I have an interval-treeish algorithm I would like to run in parallel for many queries using threads. Problem is that then each thread would need its own array, since I cannot know in advance how many hits there will be.

There are other questions like this, and the solution suggested is always to have an array of size (K, t) where K is output length and t is number of threads. This does not work for me as K might be different for each thread and each thread might need to resize the array to fit all the results it gets.

Pseudocode:

for i in prange(len(starts)):

    qs, qe, qx = starts[i], ends[i], index[i]

    results = t.search(qs, qe)

    if len(results) + nfound < len(output):
        # add result to output
    else:
        # resize array
        # then add results

Solution

An usual pattern is that every thread gets its own container, which is a trade-off between speed/complexity and memory-overhead:

there is no need to lock for access to this container, because only one thread accesses it.
there is much less overhead compared to "own container for every task (i.e. every i-value)".
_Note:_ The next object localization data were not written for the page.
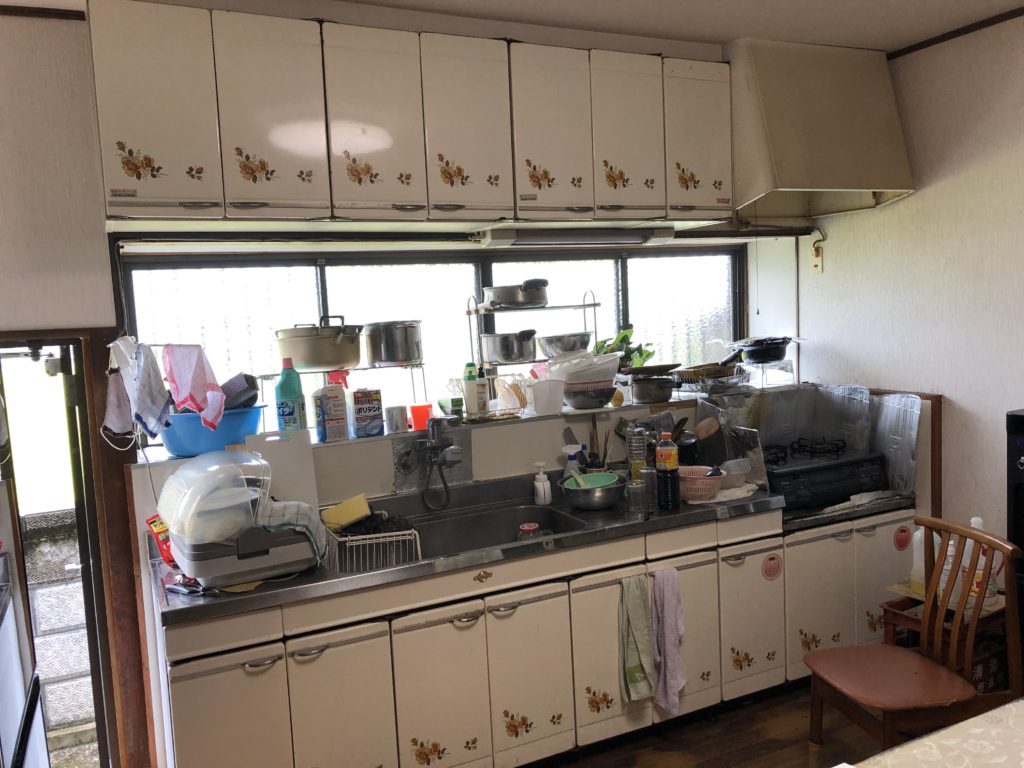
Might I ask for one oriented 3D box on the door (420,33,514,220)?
[{"bbox_3d":[-0.138,-0.806,2.614,0.298,0.554,0.025,-5,6,-25],"label":"door"}]

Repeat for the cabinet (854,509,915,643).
[{"bbox_3d":[1.380,0.777,3.524,0.337,0.561,0.500,-5,6,-25],"label":"cabinet"}]

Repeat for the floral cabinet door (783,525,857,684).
[{"bbox_3d":[1.171,0.820,3.166,0.343,0.561,0.030,-5,6,-25],"label":"floral cabinet door"}]

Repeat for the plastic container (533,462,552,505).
[{"bbox_3d":[0.116,0.363,3.073,0.068,0.158,0.062,-2,6,3],"label":"plastic container"}]

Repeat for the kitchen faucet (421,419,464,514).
[{"bbox_3d":[-0.250,0.275,2.896,0.135,0.320,0.190,-5,6,-25],"label":"kitchen faucet"}]

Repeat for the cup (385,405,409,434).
[{"bbox_3d":[-0.413,0.126,2.969,0.079,0.094,0.079,-3,5,0],"label":"cup"}]

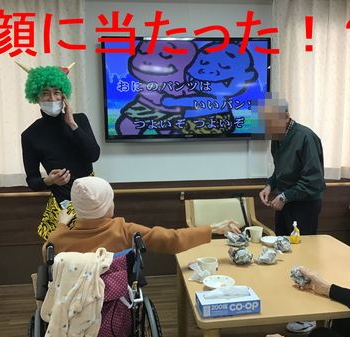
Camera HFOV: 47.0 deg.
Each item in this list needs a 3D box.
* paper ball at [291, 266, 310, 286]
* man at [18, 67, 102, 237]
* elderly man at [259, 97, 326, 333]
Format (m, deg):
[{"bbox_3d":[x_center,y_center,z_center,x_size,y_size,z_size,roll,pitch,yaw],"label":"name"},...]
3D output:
[{"bbox_3d":[0.572,0.489,1.831,0.100,0.095,0.095,-1,7,0],"label":"paper ball"},{"bbox_3d":[-0.767,0.225,2.771,0.560,1.830,0.420,-2,8,-11],"label":"man"},{"bbox_3d":[0.819,0.317,2.795,0.470,1.600,0.500,-5,8,-28],"label":"elderly man"}]

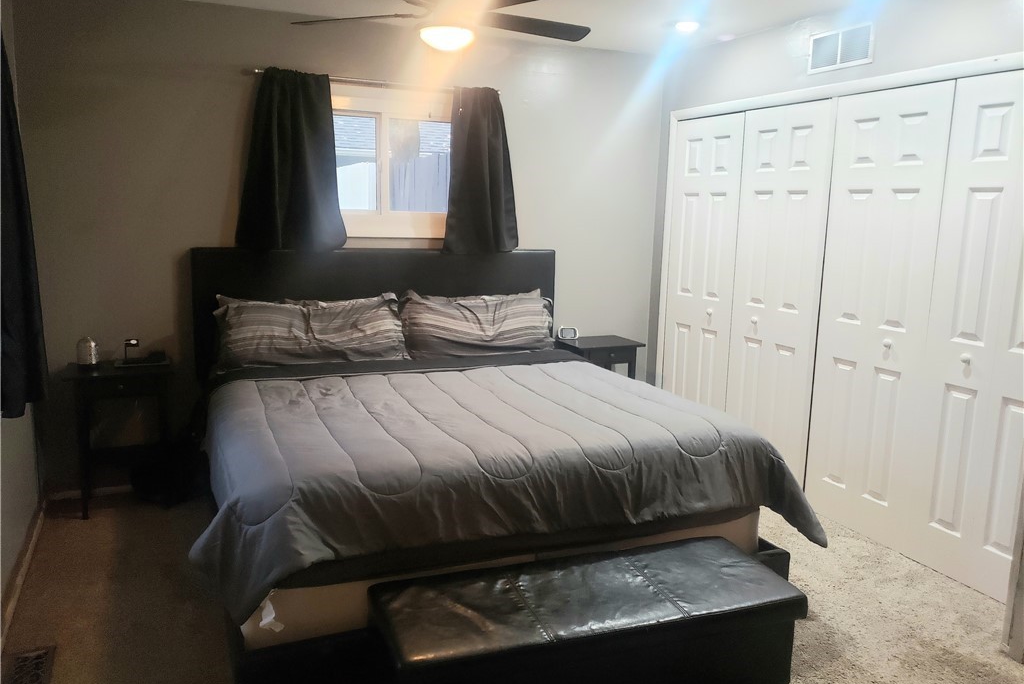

After the parallel section, the data must be either collected in a final container in a post processing step (which also could happen in parallel) or the subsequent algorithms should be able to handle a collection of containers.

Here is an example using c++-vector (which already has memory management and increasing size built-in):

%%cython -+ -c=/openmp --link-args=/openmp

from cython.parallel import prange, threadid
from libcpp.vector cimport vector
cimport openmp

def calc_in_parallel(N):    
    cdef int i,k,tid
    cdef int n = N
    cdef vector[vector[int]] vecs
    # every thread gets its own container
    vecs.resize(openmp.omp_get_max_threads())
    for i in prange(n, nogil=True):  
        tid = threadid()
        for k in range(i):
            # use container of the thread
            vecs[tid].push_back(k) # dummy for calculation

    return vecs

Using omp_get_max_threads() for the number of threads will overestimate the real number of threads in many cases. It is probably more robust to set the number of threads explicitly in prange, i.e.

...
NUM_THREADS = 2
vecs.resize(NUM_THREADS)
for i in prange(n, nogil=True, num_threads = NUM_THREADS): 
...

A similar approach can be applied using pure C, but more boiler plate code (memory management) will be needed in this case.